Force est de constater que la mise en exploitation, depuis 2006, d’une aérogare qui répond aux normes internationales, a quelque part contraint toutes les parties à adopter des mécanismes modernes et plus efficaces.

L’on peut aisément parler d’une plate-forme d’un standing autrement plus attractif qui accueille une clientèle qui ne cesse d’évoluer, notamment avec le retour des compagnies étrangères qui opèrent désormais à partir de l’Algérie.

La saison estivale a, elle seule, nécessité une organisation spéciale qui n’a pas manqué d’être mise sur place. Les lacunes, néanmoins, persistent et constituent la préoccupation majeure des concernés.

Pour cet été, plusieurs travaux d’aménagement ont été lancés pour améliorer les lieux en plus de l’acquisition de 1 000 chariots supplémentaires et le renforcement du personnel (hôtesses, contrôleurs, surveillants des tapis, préposés aux chariots, etc.).

Le contrôle sanitaire aux frontières, qui fait l’objet d’un dispositif spécifique depuis la déclaration de la grippe porcine, sera conforté également.

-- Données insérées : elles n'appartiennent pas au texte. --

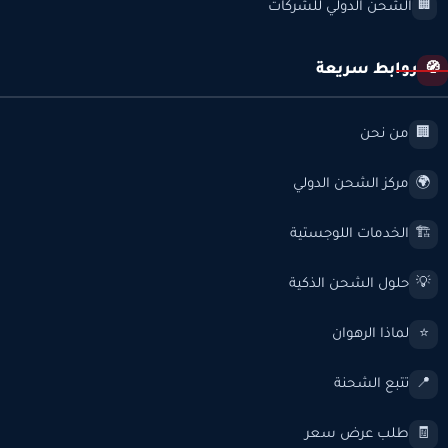
الشحن الدولي للشركات
🏢
روابط سريعة
🧭
من نحن
🏢
مركز الشحن الدولي
🌍
الخدمات اللوجستية
🏗️
حلول الشحن الذكية
💡
لماذا الرهوان
⭐
تتبع الشحنة
📍
طلب عرض سعر
🧾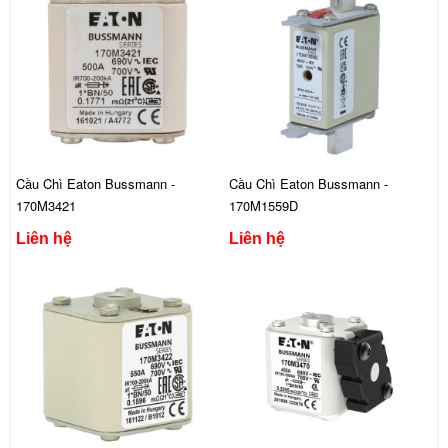
Cầu Chì Eaton Bussmann -
Cầu Chì Eaton Bussmann -
170M3421
170M1559D
Liên hệ
Liên hệ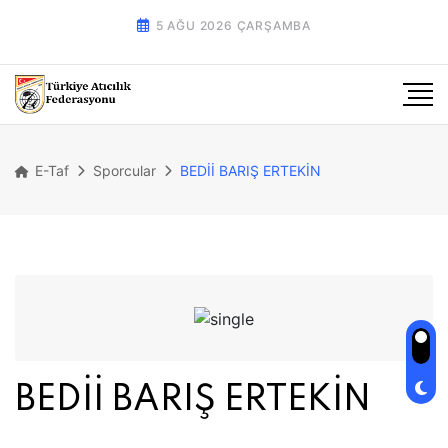
5 AĞU 2026 ÇARŞAMBA
E-Taf
Sporcular
BEDİİ BARIŞ ERTEKİN
BEDİİ BARIŞ ERTEKİN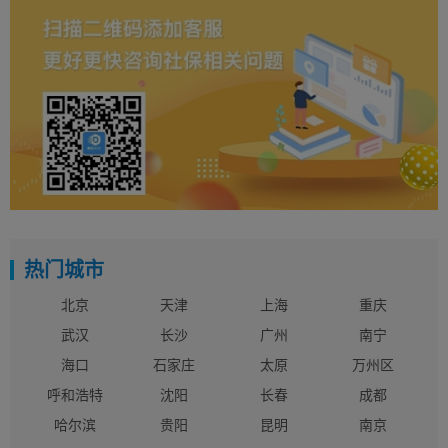
热门城市
北京
天津
上海
重庆
武汉
长沙
广州
南宁
海口
石家庄
太原
万州区
呼和浩特
沈阳
长春
成都
哈尔滨
贵阳
昆明
南京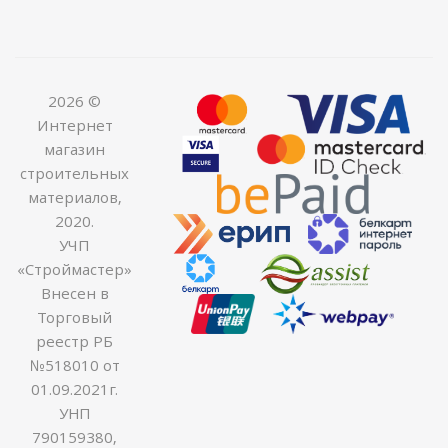
2026 ©
Интернет
магазин
строительных
материалов,
2020.
УЧП
«Строймастер»
Внесен в
Торговый
реестр РБ
№518010 от
01.09.2021г.
УНП
790159380,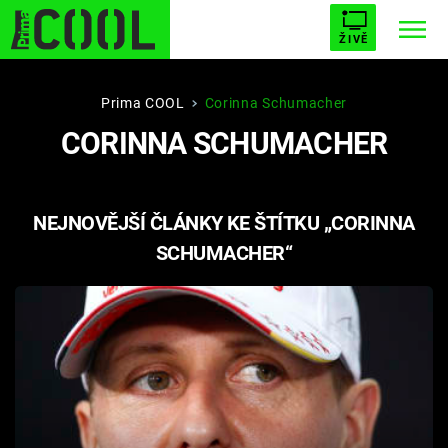
ŽIVĚ
STARHOUSE
BUFFY, PŘEMOŽITELKA UPÍRŮ
Trendy:
Prima COOL
Corinna Schumacher
CORINNA SCHUMACHER
ESCAPE
PLNEJ KOTEL
AVENGERS 5
NEJNOVĚJŠÍ ČLÁNKY KE ŠTÍTKU „CORINNA
SCHUMACHER“
Témata
Filmy
Seriály
Hry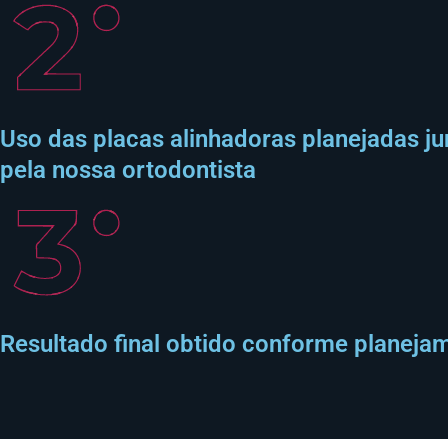
Uso das placas alinhadoras planejadas ju
pela nossa ortodontista
Resultado final obtido conforme planeja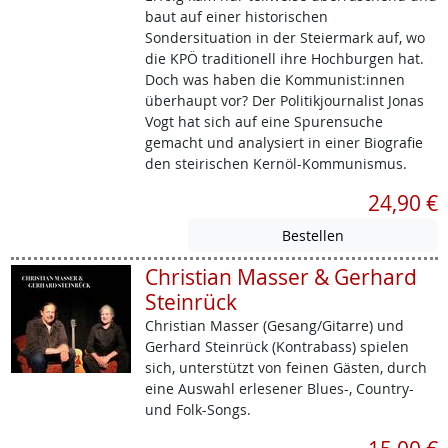
baut auf einer historischen
Sondersituation in der Steiermark auf, wo
die KPÖ traditionell ihre Hochburgen hat.
Doch was haben die Kommunist:innen
überhaupt vor? Der Politikjournalist Jonas
Vogt hat sich auf eine Spurensuche
gemacht und analysiert in einer Biografie
den steirischen Kernöl-Kommunismus.
24,90 €
Christian Masser & Gerhard
Steinrück
Christian Masser (Gesang/Gitarre) und
Gerhard Steinrück (Kontrabass) spielen
sich, unterstützt von feinen Gästen, durch
eine Auswahl erlesener Blues-, Country-
und Folk-Songs.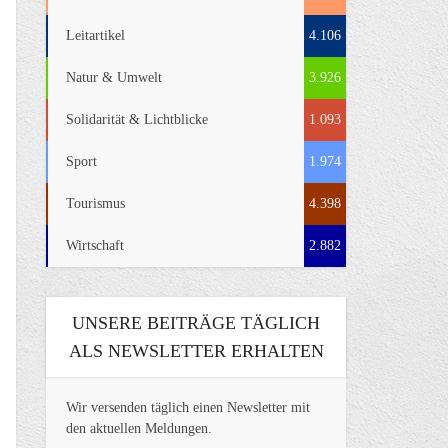
Leitartikel
4.106
Natur & Umwelt
3.926
Solidarität & Lichtblicke
1.093
Sport
1.974
Tourismus
4.398
Wirtschaft
2.882
UNSERE BEITRÄGE TÄGLICH
ALS NEWSLETTER ERHALTEN
Wir versenden täglich einen Newsletter mit
den aktuellen Meldungen.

La sécurité et les services des douanes renforceront, à leur tour, leur personnel.

Ils ont été 350 douaniers et 1 200 policiers l’été dernier et cela sera le cas encore cette année, si ce n’est plus. La nouveauté qui ne manquera pas de réjouir un grand nombre de voyageurs réside dans l’introduction du Wifi au niveau des salons en attendant sa généralisation à tous les autres espaces grâce à une carte à acquérir sur les lieux (service pays).

« Le passager demeure encore et toujours notre priorité », insistera M. Allache, expliquant à l’occasion qu’il n’était pas question pour autant de négliger les autres aspects, car il y va de l’image de l’Algérie.

« Il existe une particularité pour cet été qu’il ne faudra pas perdre de vue. Le mois de Ramadhan arrivera plus tôt que d’habitude et nous ne connaissons pas encore le comportement du vacancier », a suggéré M. Allache, affirmant être paré aux deux scénarios dans le cas où les vacanciers repartiraient plus tôt que d’habitude et donc le pic des départs aura lieu dès juillet ou alors ils resteront le maximum de temps.

Quoi qu’il en soit, la saison estivale commencera en juin pour durer jusqu’au 15 septembre et la SGSIA s’emploie à travailler de concert avec les compagnies aériennes dans le cadre d’une commission présidée par le directeur de l’exploitation.

Les commerces et autres prestations disponibles au niveau de la structure elle-même constituent un large éventail en relation avec l’activité aéroportuaire et participent, entre autres, à la promotion de la destination et de l’artisanat.

Reste plus qu’à réorganiser le parking avec tout ce qu’il abrite comme station de bus (relevant de la direction des transports) ou encore les chauffeurs de taxi.

« En effet, il reste du travail à faire en ce sens et nous sommes en train d’étudier la faisabilité d’établir une convention. C’est en voie de règlement », nous a déclaré le responsable de l’aéroport d’Alger, citant au passage les bons résultats obtenus avec le passage des étudiants de l’École de l’hôtellerie et du tourisme qui ont effectué des stages à l’aéroport portant le label « Je préfère l’Algérie ».

« L’initiative était louable et consiste à orienter les passagers et les assister, notamment pour ce qui est des personnes âgées et les mamans accompagnées d’enfants en bas âge », reconnaîtra M. Allache, précisant que c’est là la manière de la SGSIA de contribuer à l’enrichissement du marché du travail via l’aide apportée au secteur de l’enseignement en recevant des stagiaires dans différents services.